→ TASK ITEM: Set down, exactly as written, the lines from the line holding "font-size: 18px ->" to the end of the data, inclusive, skipping any pictures.

→ SUPPLIED DATA:
+===+
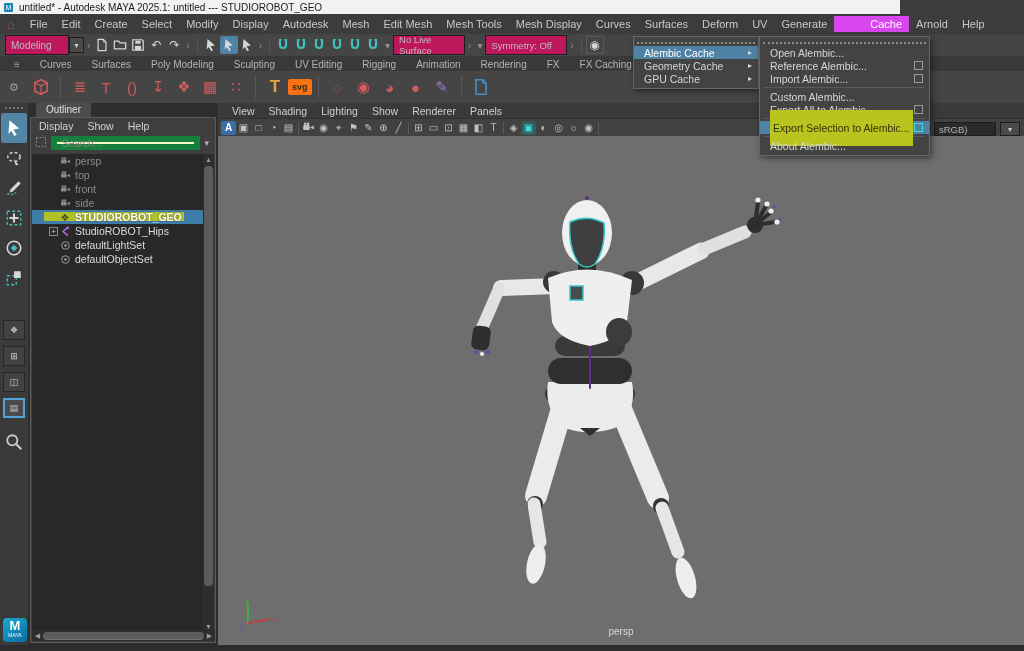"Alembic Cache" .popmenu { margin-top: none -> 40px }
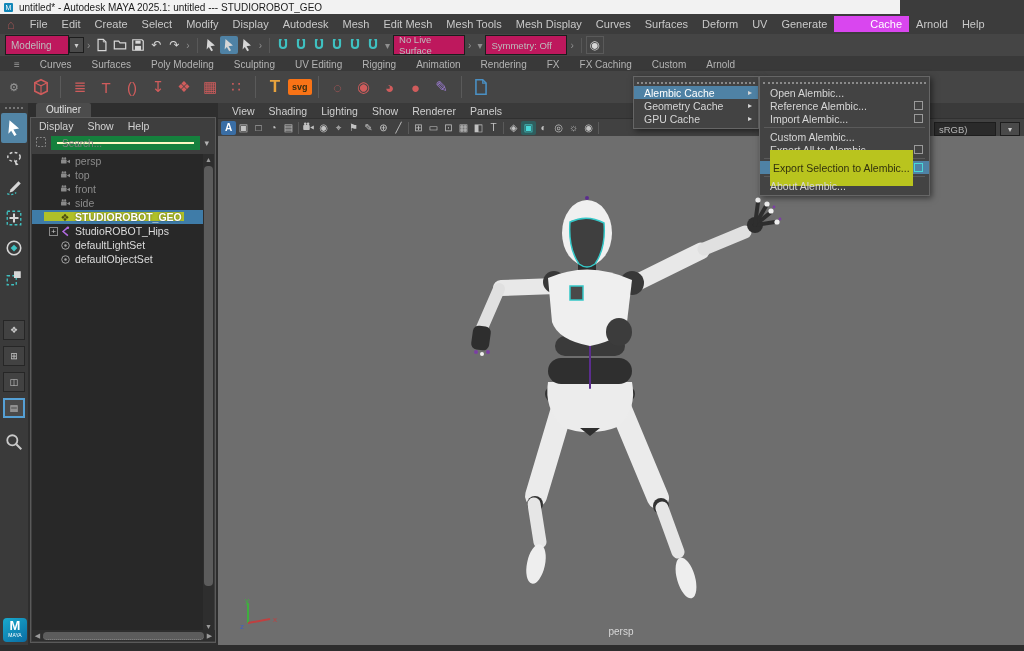"Search..." #search-box { border: 6px solid #15803d -> 1px solid #15803d }
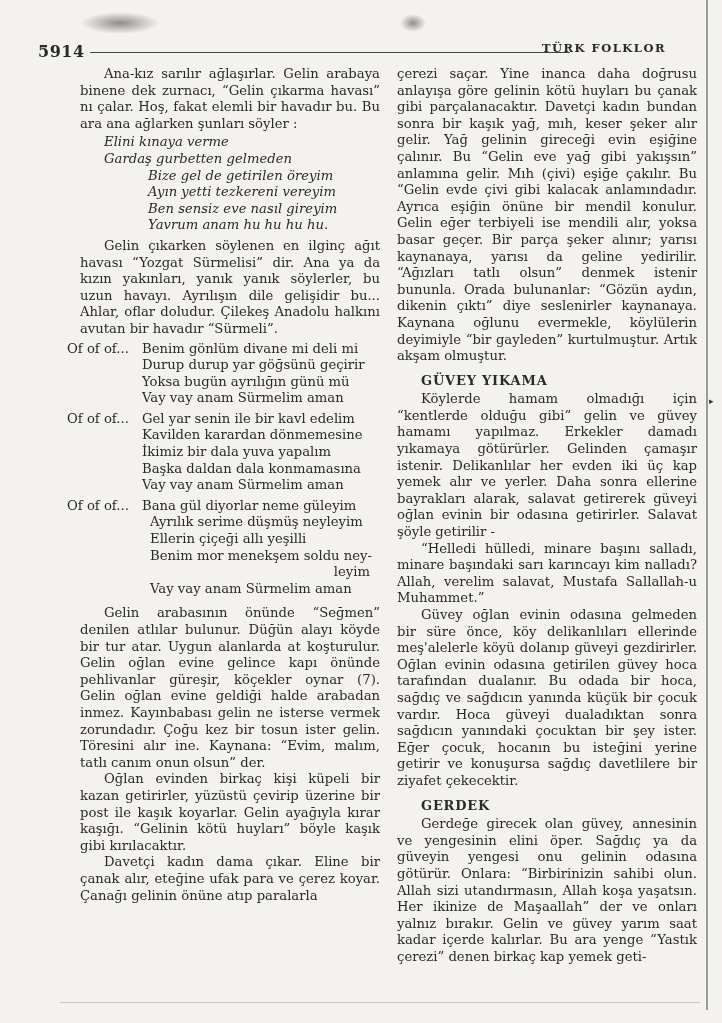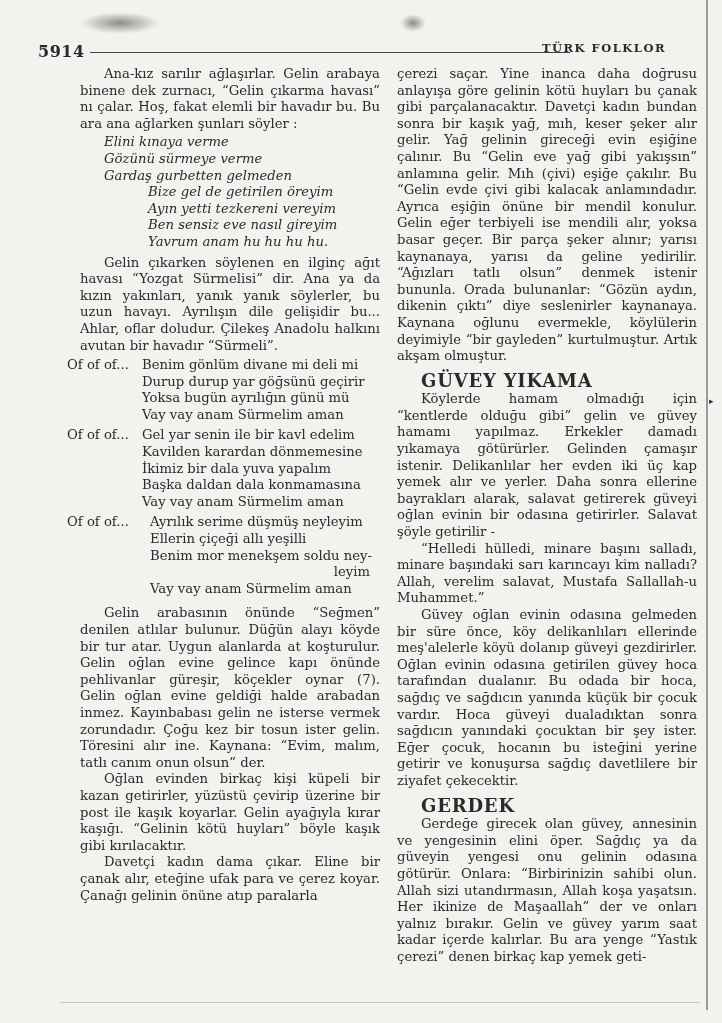"Gözünü sürmeye verme" span.vl { html: <span>Gözünü sürmeye verme</span> -> none }
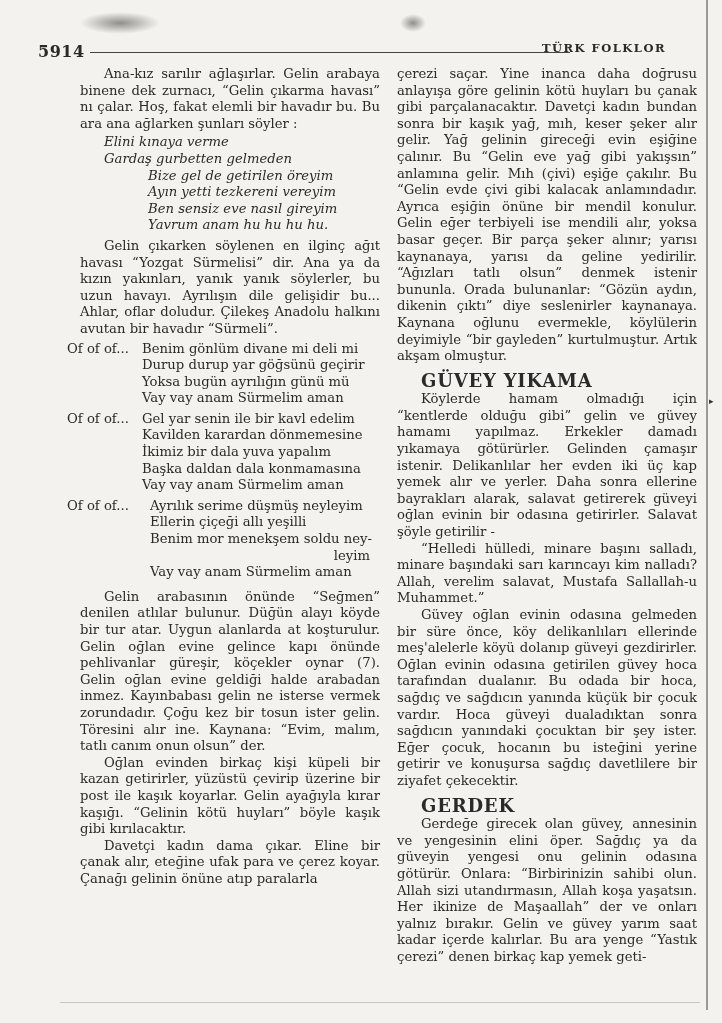"GÜVEY YIKAMA" .section-heading { font-size: 18px -> 13px }
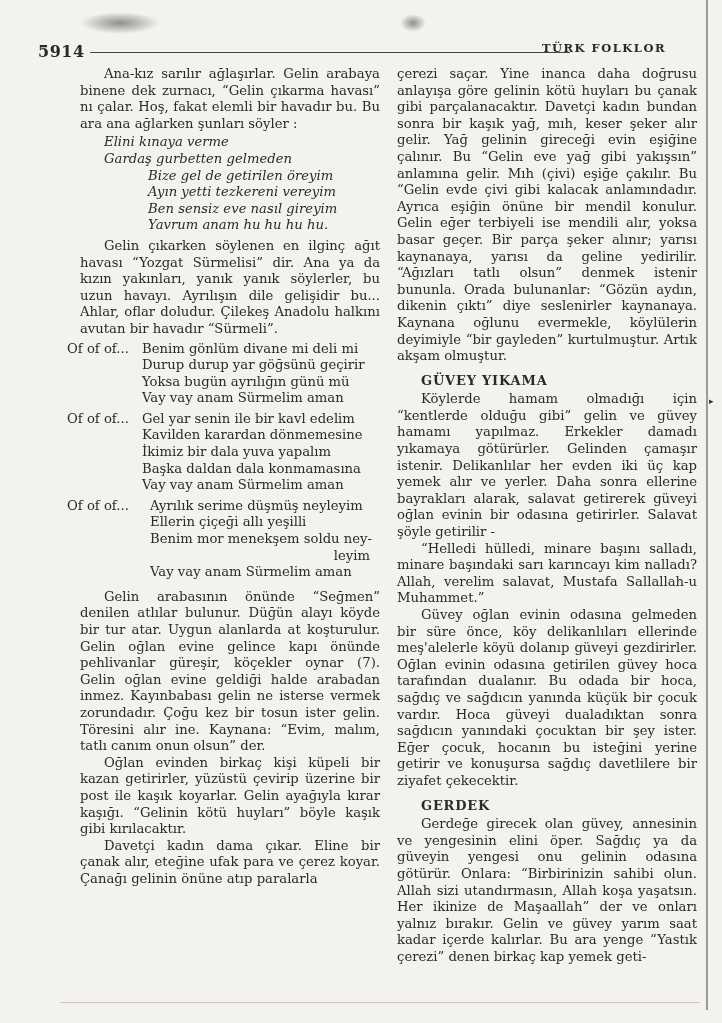"Bana gül diyorlar neme güleyim" span.vl { html: none -> <span>Bana gül diyorlar neme güleyim</span> }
+===+
→ ANSWER FOR THIS EXERCISE:
"GÜVEY YIKAMA" .section-heading { font-size: 18px -> 13px }
"Bana gül diyorlar neme güleyim" span.vl { html: none -> <span>Bana gül diyorlar neme güleyim</span> }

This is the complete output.